A Picture in a Wallet

Today I was going through some old time-worn items stuffed away in the top drawer of a top-heavy oak bureau. I managed to throw out items that might have collected cobwebs had they not been enclosed in that drawer for so many years. So many now-worthless objects that I was caught between feelings of loss and self-congratulation for at last overcoming the hoarding instinct as I decisively de-cluttered my life, jettisoning item after useless item.

Then I came upon my late wife Yvonne's wallet.

"This shouldn't be too hard," I thought. "Just a bunch of expired credit cards and other meaningless memorabilia." I decided to shred the credit cards, and otherwise dispose of all but the last Driver's License Yvonne had posed for. I thought it would be a fitting way to hold on to her memory just a little tighter.
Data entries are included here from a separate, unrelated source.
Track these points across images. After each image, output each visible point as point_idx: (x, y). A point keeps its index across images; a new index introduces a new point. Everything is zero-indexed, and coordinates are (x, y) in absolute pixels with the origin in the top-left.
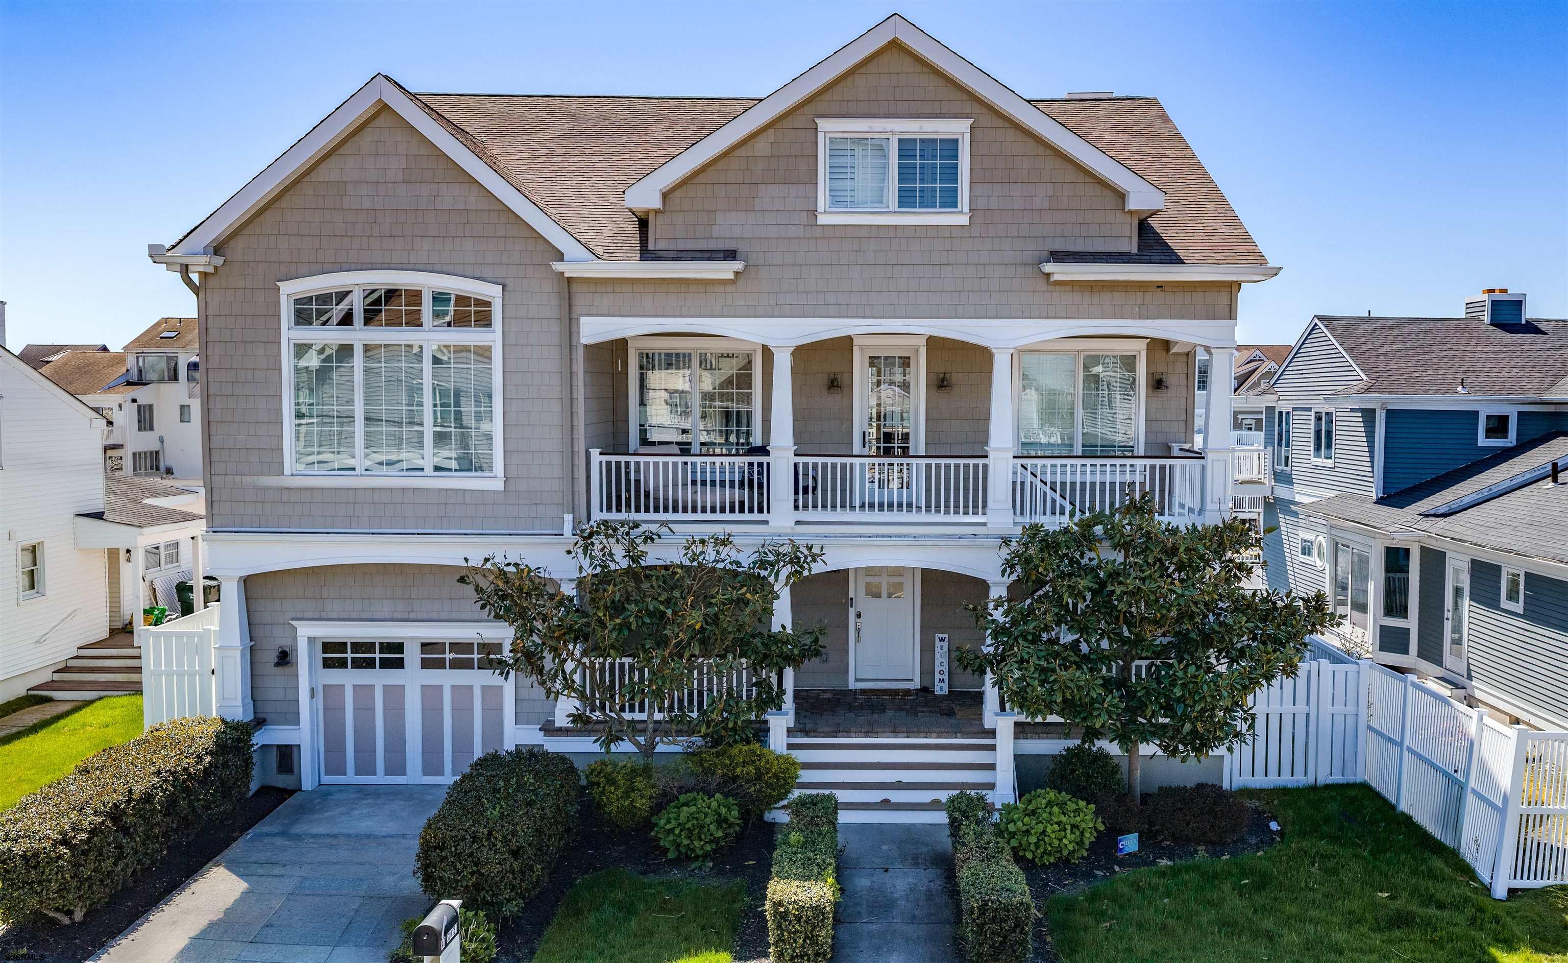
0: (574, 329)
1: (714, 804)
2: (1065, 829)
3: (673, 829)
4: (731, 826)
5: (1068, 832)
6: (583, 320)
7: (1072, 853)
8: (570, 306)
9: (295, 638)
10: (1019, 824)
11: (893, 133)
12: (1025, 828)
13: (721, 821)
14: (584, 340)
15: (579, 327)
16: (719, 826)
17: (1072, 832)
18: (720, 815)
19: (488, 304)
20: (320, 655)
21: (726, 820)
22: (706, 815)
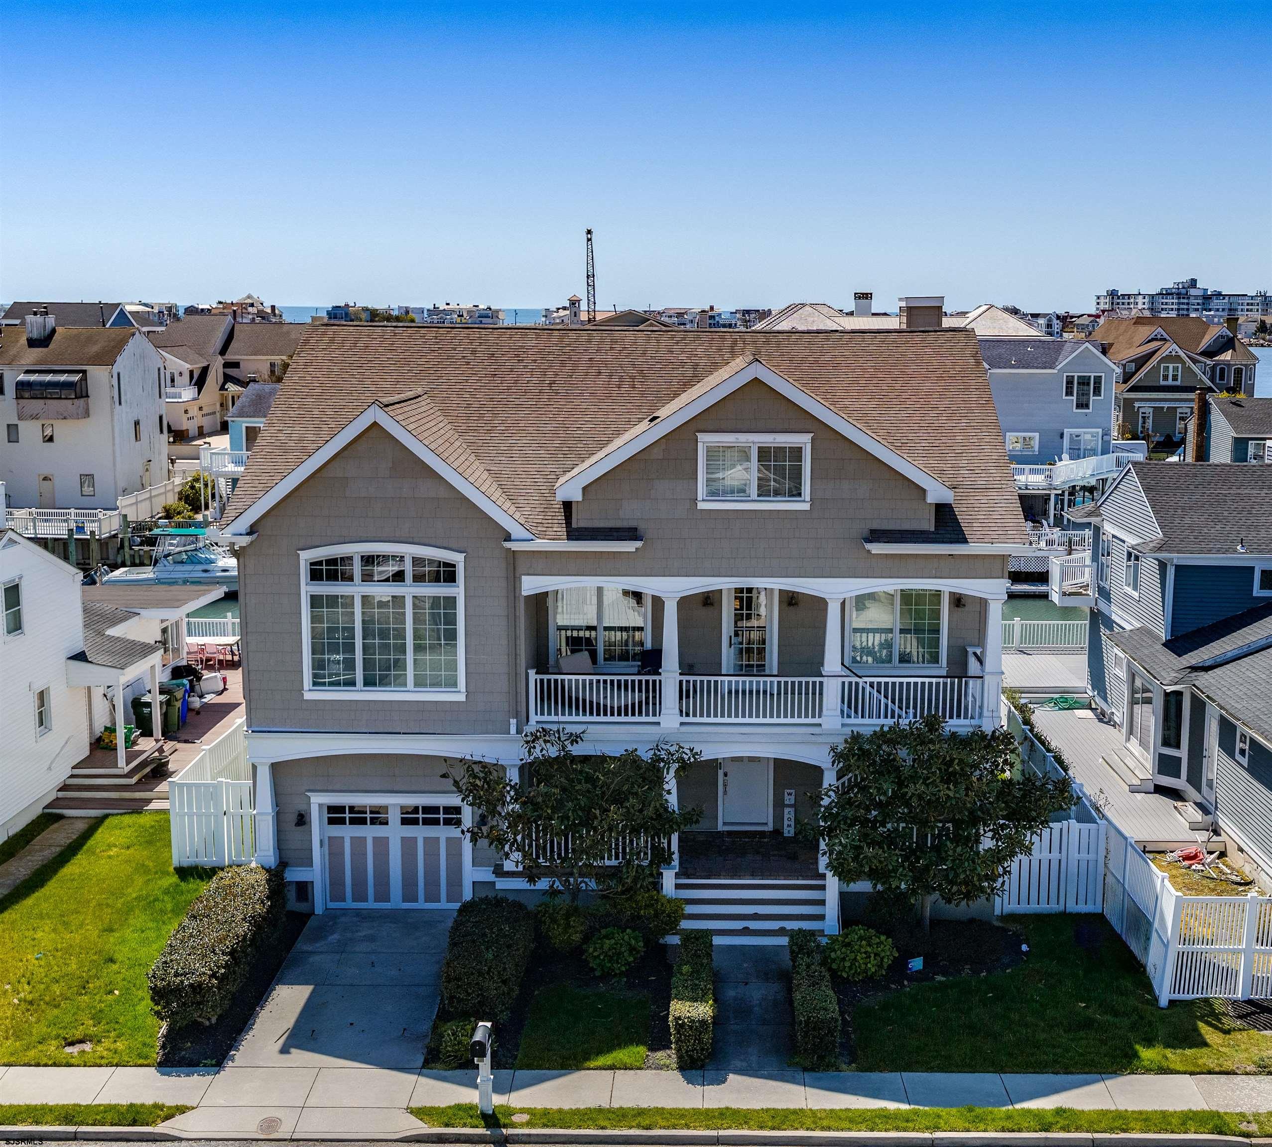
0: (517, 585)
1: (626, 937)
2: (870, 957)
3: (598, 956)
4: (638, 952)
5: (872, 958)
6: (524, 578)
7: (874, 974)
8: (514, 568)
9: (310, 804)
10: (839, 952)
11: (754, 443)
12: (842, 956)
13: (632, 949)
14: (524, 593)
15: (521, 583)
16: (631, 954)
17: (875, 959)
18: (630, 945)
19: (454, 566)
20: (326, 816)
21: (635, 949)
22: (621, 945)
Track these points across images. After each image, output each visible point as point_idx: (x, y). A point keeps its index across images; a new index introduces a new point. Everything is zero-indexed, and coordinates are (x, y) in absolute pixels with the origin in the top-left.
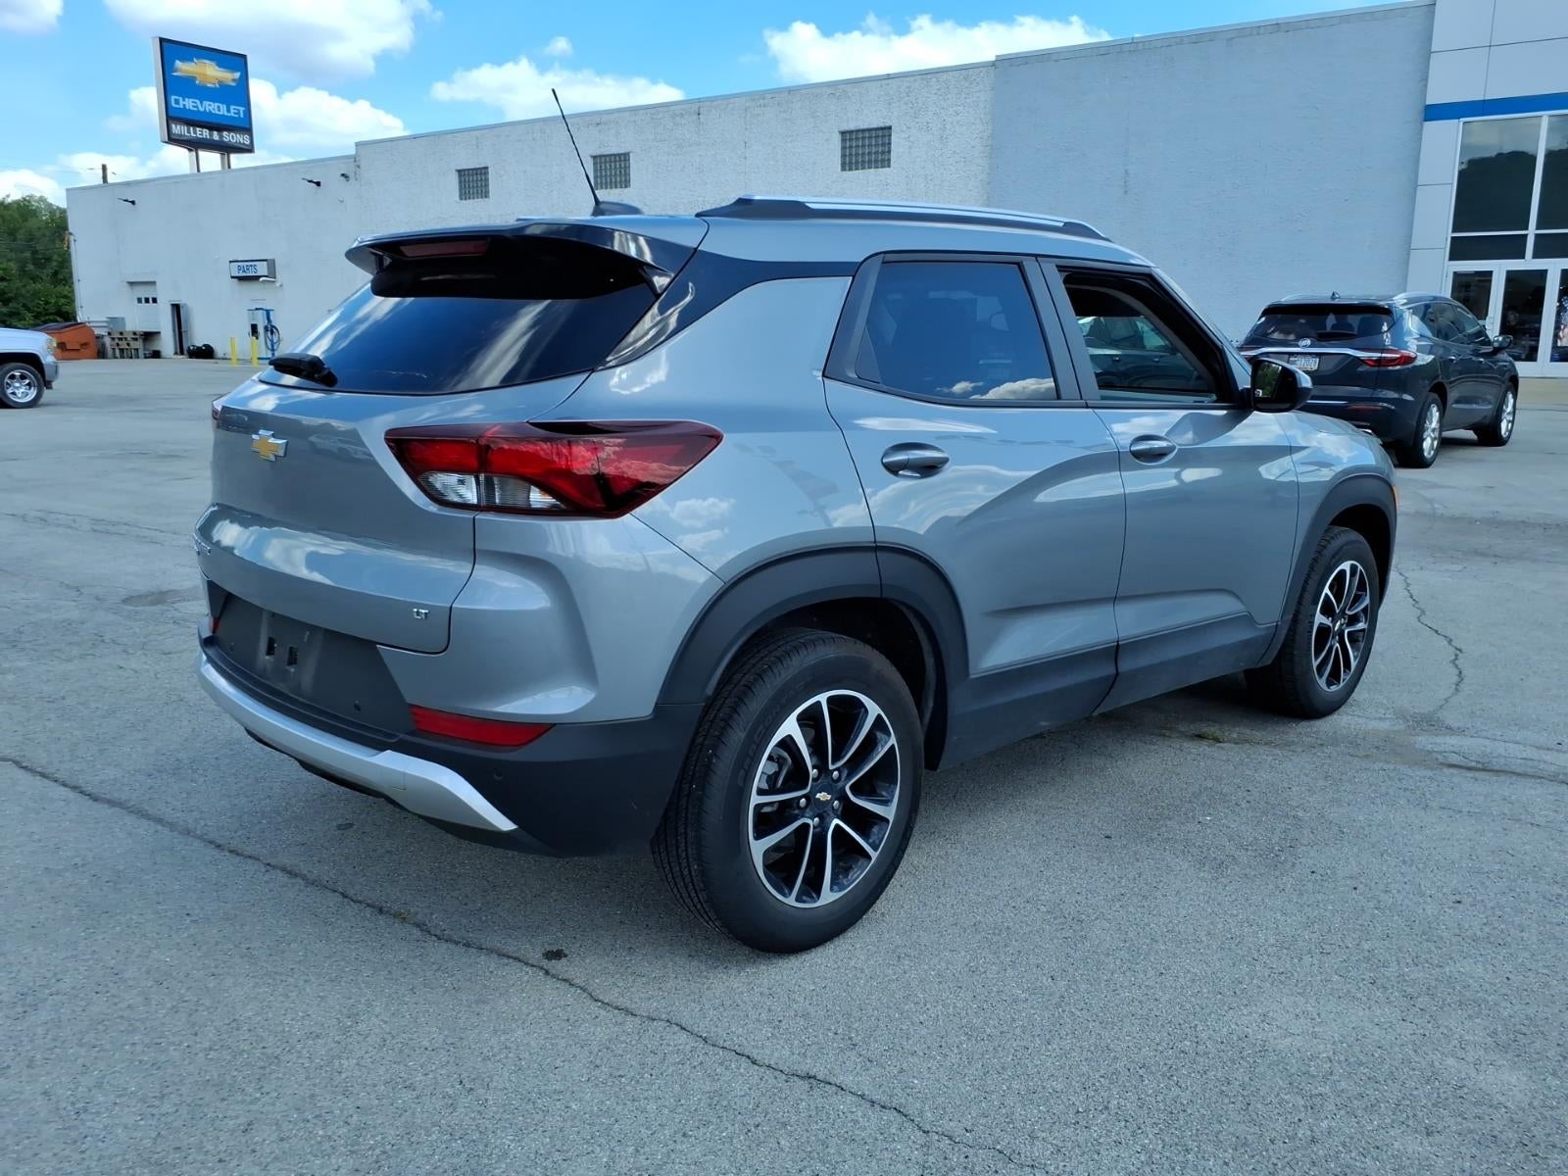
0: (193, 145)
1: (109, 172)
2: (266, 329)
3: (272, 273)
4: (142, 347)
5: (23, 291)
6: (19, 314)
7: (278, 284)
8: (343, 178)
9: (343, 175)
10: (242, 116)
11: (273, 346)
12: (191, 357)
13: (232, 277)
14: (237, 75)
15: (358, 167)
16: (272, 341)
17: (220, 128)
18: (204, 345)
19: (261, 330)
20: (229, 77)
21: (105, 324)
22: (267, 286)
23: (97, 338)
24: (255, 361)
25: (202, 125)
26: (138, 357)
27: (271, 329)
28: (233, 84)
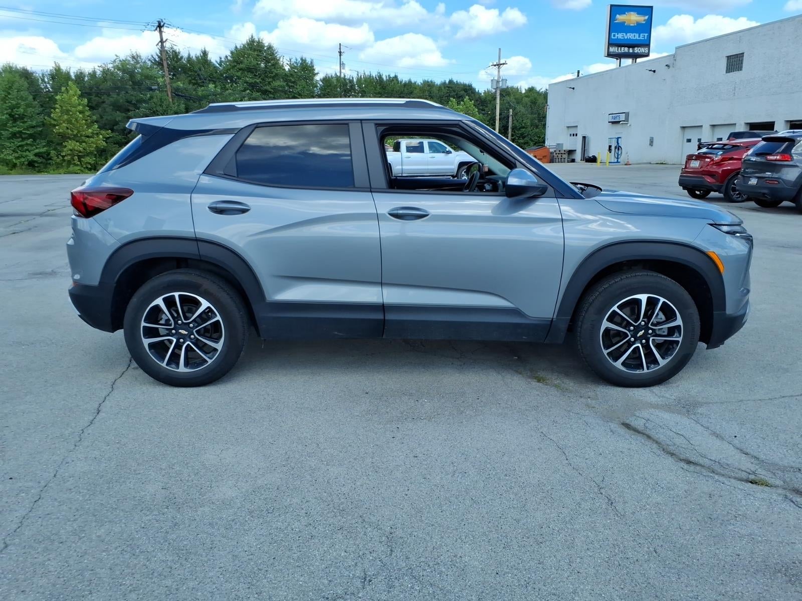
0: (619, 56)
1: (580, 74)
2: (616, 148)
3: (627, 119)
4: (567, 157)
5: (530, 133)
6: (528, 143)
7: (628, 125)
8: (667, 67)
9: (666, 65)
10: (646, 38)
11: (618, 156)
12: (586, 162)
13: (609, 122)
14: (647, 17)
15: (675, 60)
16: (618, 154)
17: (633, 46)
18: (593, 156)
19: (613, 148)
20: (642, 19)
21: (555, 147)
22: (624, 125)
23: (551, 153)
24: (608, 163)
25: (625, 46)
26: (564, 162)
27: (618, 147)
28: (644, 22)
But as I removed the license, I found, carefully protected behind it, an old picture of our grandchildren, Luc (or Lucas, as he's called today) and his sister Peyton, taken sometime around 2008.  It was then that I felt the loss again. Yvonne passed away almost eight years ago. These young faces are how she is remembering them beyond the veil of death. She was never given the gift of time to watch these precious young children grow into adulthood. The thought took me down a bit, and I felt like weeping, but managed not to.

How melancholy we feel when confronted by the pain only love can bring. But the experience made me more resolute in seeing that all my children, grandchildren, and great-grandchildren are looked after and cared for while they're here. We never know what tomorrow holds, but I believe it carries with its untold outcomes no reason to fear, only more hope in facing the future with faith, meekness, and the courage that God alone gives us.

These kids remember and miss their doting Grandmother. I remember and miss my wife of thirty years. But comfort comes in the realization that she remembers and misses us as well. Sometime, on some future day we'll have the joy of seeing each other again. But until that day comes, the pain of loss, and the happy memories, will come and go.

And we'll all hold on just a little tighter.